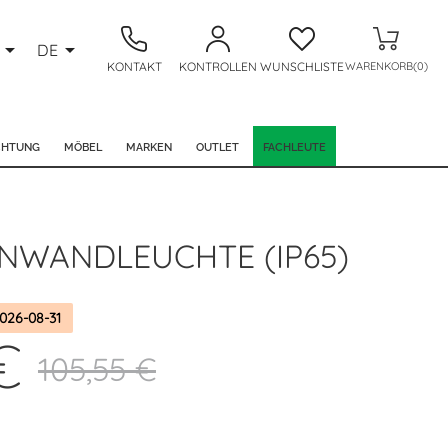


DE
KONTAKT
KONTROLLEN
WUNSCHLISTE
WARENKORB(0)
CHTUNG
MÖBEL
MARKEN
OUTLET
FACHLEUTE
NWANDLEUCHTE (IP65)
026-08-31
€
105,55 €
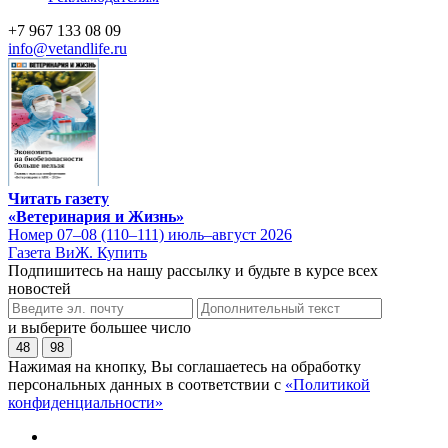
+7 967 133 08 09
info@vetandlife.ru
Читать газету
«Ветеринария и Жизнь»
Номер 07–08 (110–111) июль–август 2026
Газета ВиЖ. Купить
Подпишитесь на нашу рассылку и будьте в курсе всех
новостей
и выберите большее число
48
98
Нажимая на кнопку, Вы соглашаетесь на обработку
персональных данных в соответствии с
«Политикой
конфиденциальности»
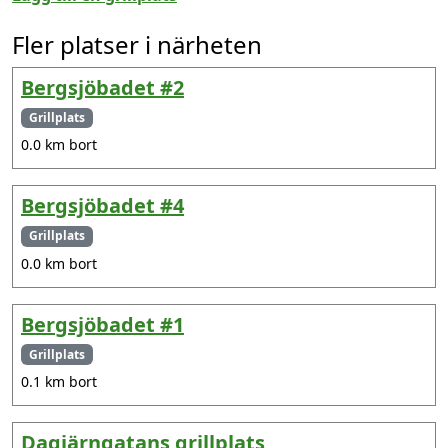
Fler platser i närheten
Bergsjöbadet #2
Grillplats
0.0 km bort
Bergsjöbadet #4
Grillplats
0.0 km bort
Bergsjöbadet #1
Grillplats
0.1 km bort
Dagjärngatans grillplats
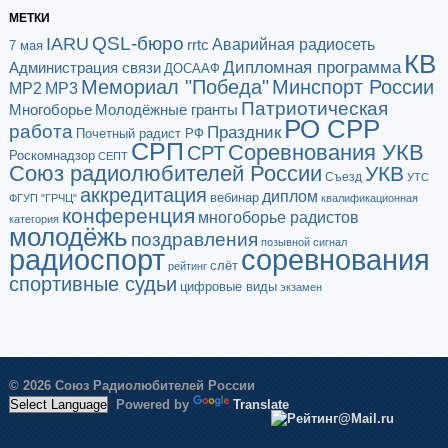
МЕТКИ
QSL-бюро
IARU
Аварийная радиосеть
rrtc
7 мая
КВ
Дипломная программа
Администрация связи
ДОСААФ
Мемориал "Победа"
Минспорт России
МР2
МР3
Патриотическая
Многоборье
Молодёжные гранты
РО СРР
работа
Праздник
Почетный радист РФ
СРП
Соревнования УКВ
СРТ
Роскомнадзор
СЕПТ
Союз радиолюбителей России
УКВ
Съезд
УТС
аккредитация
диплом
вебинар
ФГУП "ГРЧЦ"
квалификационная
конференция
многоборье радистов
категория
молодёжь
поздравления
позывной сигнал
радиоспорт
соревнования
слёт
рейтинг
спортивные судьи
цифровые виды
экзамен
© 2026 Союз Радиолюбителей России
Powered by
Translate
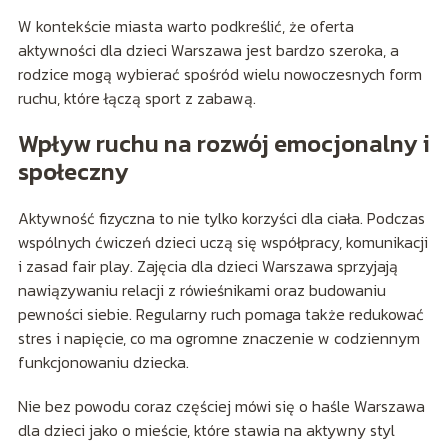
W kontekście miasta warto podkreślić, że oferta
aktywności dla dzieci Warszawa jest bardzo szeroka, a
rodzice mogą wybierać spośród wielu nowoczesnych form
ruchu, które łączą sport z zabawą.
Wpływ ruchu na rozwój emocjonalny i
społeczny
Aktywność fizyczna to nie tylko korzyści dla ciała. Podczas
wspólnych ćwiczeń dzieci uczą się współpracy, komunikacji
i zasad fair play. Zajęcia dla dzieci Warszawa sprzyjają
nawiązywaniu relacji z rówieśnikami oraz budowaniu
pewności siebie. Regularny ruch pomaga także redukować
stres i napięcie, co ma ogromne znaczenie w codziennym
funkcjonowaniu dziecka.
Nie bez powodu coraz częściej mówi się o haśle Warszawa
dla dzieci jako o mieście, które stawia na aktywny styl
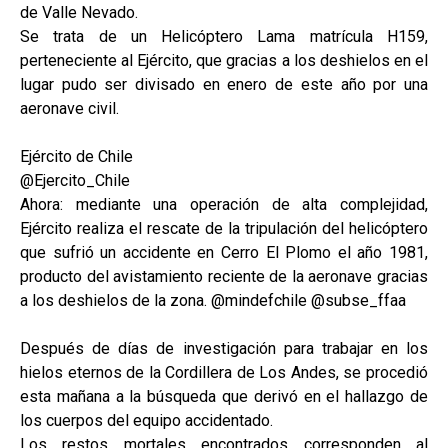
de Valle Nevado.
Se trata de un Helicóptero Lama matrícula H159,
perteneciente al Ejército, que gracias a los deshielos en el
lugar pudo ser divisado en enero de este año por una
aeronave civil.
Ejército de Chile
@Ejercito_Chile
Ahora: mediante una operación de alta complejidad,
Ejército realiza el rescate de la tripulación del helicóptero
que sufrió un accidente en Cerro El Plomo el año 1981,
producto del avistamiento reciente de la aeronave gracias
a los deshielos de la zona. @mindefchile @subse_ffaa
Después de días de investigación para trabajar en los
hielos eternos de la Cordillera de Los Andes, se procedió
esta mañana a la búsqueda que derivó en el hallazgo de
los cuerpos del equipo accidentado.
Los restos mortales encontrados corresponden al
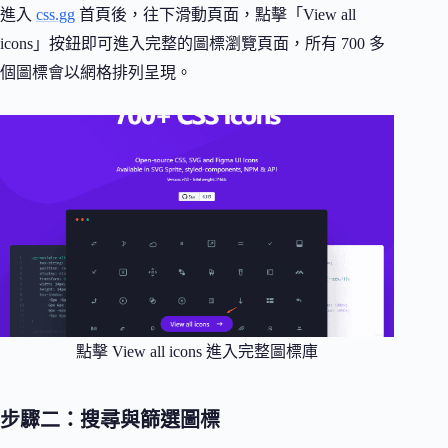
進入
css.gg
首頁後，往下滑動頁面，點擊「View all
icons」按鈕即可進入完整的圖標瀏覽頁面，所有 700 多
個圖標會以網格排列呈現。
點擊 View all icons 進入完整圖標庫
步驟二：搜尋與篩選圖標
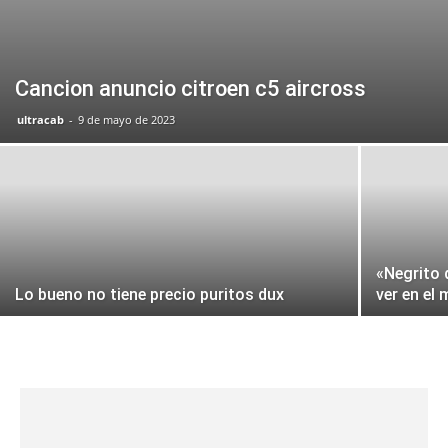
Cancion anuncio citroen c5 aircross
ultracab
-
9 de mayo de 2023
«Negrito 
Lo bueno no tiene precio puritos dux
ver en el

* * *

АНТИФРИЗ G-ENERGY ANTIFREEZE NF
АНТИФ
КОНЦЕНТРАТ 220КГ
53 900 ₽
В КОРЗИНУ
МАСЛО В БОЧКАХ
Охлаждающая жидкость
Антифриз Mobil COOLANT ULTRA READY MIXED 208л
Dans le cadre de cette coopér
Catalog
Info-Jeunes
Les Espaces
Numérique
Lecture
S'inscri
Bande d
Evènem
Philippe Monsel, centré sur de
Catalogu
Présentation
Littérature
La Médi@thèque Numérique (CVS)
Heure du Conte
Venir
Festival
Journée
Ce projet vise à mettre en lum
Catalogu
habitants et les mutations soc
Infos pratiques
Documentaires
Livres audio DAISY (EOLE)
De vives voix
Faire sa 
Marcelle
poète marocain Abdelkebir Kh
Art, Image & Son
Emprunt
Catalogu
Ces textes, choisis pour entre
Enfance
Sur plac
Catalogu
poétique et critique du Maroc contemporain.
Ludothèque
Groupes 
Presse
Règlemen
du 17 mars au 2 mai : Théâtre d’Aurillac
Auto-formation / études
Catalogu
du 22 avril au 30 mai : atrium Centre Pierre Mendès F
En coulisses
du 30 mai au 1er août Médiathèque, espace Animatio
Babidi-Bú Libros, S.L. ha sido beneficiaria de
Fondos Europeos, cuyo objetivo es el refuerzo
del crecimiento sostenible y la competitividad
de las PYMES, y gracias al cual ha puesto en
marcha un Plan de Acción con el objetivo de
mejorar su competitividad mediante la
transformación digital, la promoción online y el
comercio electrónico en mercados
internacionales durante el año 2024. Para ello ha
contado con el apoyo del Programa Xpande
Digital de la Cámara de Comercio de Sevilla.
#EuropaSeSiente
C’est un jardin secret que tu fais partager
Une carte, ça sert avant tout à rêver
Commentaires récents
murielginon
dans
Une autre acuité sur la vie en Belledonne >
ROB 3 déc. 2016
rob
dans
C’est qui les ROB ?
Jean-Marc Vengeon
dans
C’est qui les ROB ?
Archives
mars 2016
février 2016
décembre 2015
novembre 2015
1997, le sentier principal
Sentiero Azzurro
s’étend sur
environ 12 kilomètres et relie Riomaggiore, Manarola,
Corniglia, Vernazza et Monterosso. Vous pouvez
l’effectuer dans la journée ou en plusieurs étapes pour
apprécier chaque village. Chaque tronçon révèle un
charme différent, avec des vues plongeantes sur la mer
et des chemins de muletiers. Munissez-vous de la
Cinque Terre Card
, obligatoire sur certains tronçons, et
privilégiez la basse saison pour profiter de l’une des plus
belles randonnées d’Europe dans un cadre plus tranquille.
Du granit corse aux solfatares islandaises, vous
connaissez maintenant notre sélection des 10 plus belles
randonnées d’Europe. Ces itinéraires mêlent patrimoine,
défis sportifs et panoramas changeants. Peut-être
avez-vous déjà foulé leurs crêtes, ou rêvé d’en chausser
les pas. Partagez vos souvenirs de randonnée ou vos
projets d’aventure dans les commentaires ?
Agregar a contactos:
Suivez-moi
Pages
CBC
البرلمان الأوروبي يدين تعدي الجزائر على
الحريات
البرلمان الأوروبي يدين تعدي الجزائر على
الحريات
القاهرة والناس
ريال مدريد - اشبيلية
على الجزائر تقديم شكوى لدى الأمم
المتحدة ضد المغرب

==

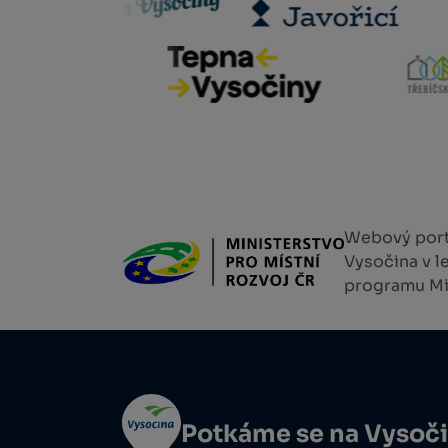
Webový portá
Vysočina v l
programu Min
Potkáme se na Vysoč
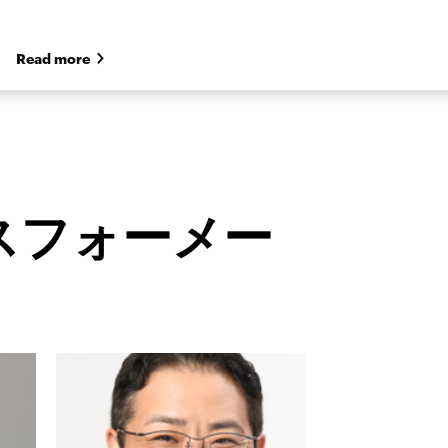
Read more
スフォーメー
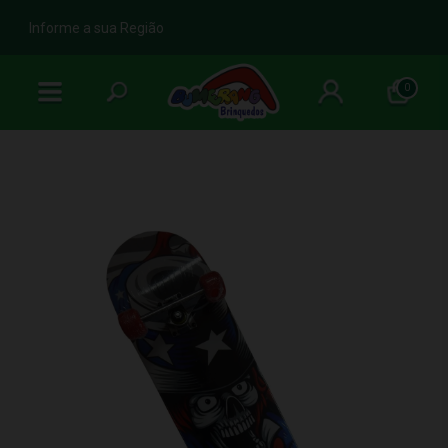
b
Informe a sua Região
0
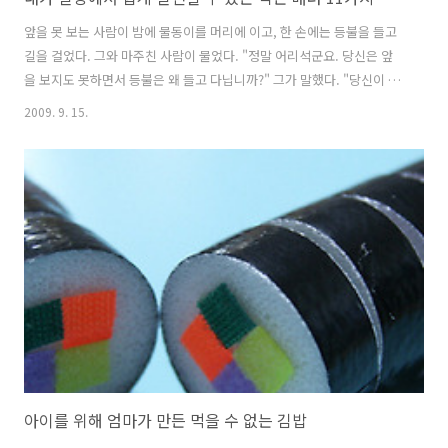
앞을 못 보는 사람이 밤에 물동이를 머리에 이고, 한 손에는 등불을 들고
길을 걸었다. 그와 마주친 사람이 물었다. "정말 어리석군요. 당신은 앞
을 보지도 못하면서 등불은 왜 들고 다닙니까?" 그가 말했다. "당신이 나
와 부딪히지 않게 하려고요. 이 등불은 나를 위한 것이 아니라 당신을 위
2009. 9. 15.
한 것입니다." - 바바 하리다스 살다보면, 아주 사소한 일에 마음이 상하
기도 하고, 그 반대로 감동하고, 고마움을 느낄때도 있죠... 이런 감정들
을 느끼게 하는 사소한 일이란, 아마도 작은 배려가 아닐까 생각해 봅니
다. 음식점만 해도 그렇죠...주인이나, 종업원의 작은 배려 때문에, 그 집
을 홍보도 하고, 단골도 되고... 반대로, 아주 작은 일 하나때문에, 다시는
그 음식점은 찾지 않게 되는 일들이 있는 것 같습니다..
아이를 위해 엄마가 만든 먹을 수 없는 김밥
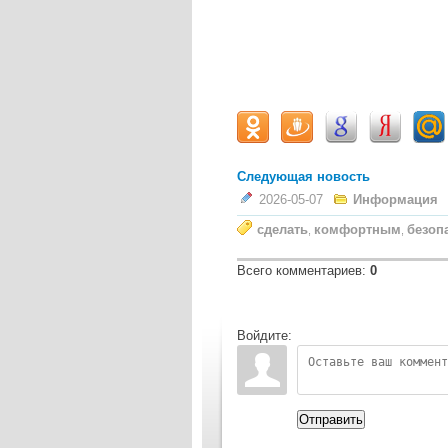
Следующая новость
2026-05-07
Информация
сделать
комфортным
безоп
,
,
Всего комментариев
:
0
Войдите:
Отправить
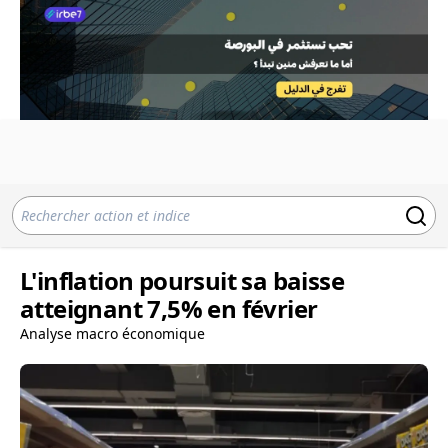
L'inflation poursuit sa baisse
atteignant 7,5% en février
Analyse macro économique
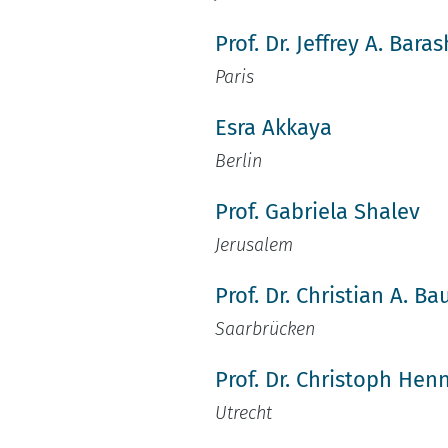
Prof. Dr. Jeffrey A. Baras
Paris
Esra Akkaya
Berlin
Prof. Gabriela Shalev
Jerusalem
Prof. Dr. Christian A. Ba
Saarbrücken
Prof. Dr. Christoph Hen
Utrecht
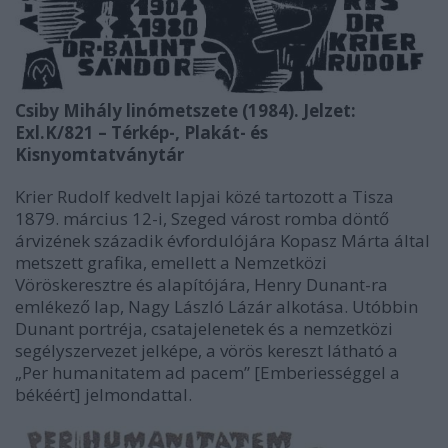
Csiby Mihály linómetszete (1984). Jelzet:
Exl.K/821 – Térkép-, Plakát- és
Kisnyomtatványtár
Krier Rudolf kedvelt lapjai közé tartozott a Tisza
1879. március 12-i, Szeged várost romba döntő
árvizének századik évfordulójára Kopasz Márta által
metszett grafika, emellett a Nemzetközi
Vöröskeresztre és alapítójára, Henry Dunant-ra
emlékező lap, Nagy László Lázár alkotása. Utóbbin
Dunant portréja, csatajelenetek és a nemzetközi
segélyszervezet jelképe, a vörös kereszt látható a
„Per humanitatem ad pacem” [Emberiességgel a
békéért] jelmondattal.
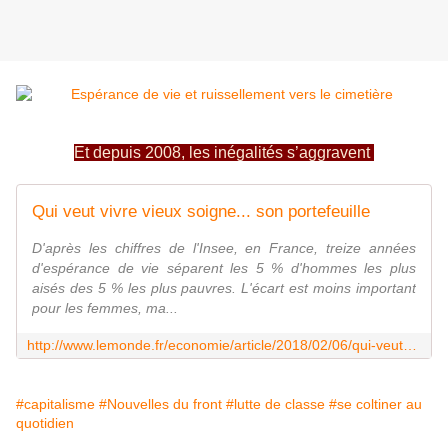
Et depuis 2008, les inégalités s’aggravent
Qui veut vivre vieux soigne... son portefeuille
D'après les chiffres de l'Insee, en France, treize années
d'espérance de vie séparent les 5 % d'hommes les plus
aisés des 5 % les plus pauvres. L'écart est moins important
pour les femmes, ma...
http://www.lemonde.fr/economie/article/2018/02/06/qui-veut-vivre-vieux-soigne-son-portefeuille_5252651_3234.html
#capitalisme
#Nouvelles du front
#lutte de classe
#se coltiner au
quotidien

Work to complete> Reproduce the entries above from the line that has "АНТИФРИЗ G-ENERGY ANTIFREEZE NF" through the line that has "Livres audio DAISY (EOLE)", swapping "Festival" for "Concert" and leaving everything else unchanged. Return only those lines.

Solved problem>
АНТИФРИЗ G-ENERGY ANTIFREEZE NF
АНТИФ
КОНЦЕНТРАТ 220КГ
53 900 ₽
В КОРЗИНУ
МАСЛО В БОЧКАХ
Охлаждающая жидкость
Антифриз Mobil COOLANT ULTRA READY MIXED 208л
Dans le cadre de cette coopér
Catalog
Info-Jeunes
Les Espaces
Numérique
Lecture
S'inscri
Bande d
Evènem
Philippe Monsel, centré sur de
Catalogu
Présentation
Littérature
La Médi@thèque Numérique (CVS)
Heure du Conte
Venir
Concert
Journée
Ce projet vise à mettre en lum
Catalogu
habitants et les mutations soc
Infos pratiques
Documentaires
Livres audio DAISY (EOLE)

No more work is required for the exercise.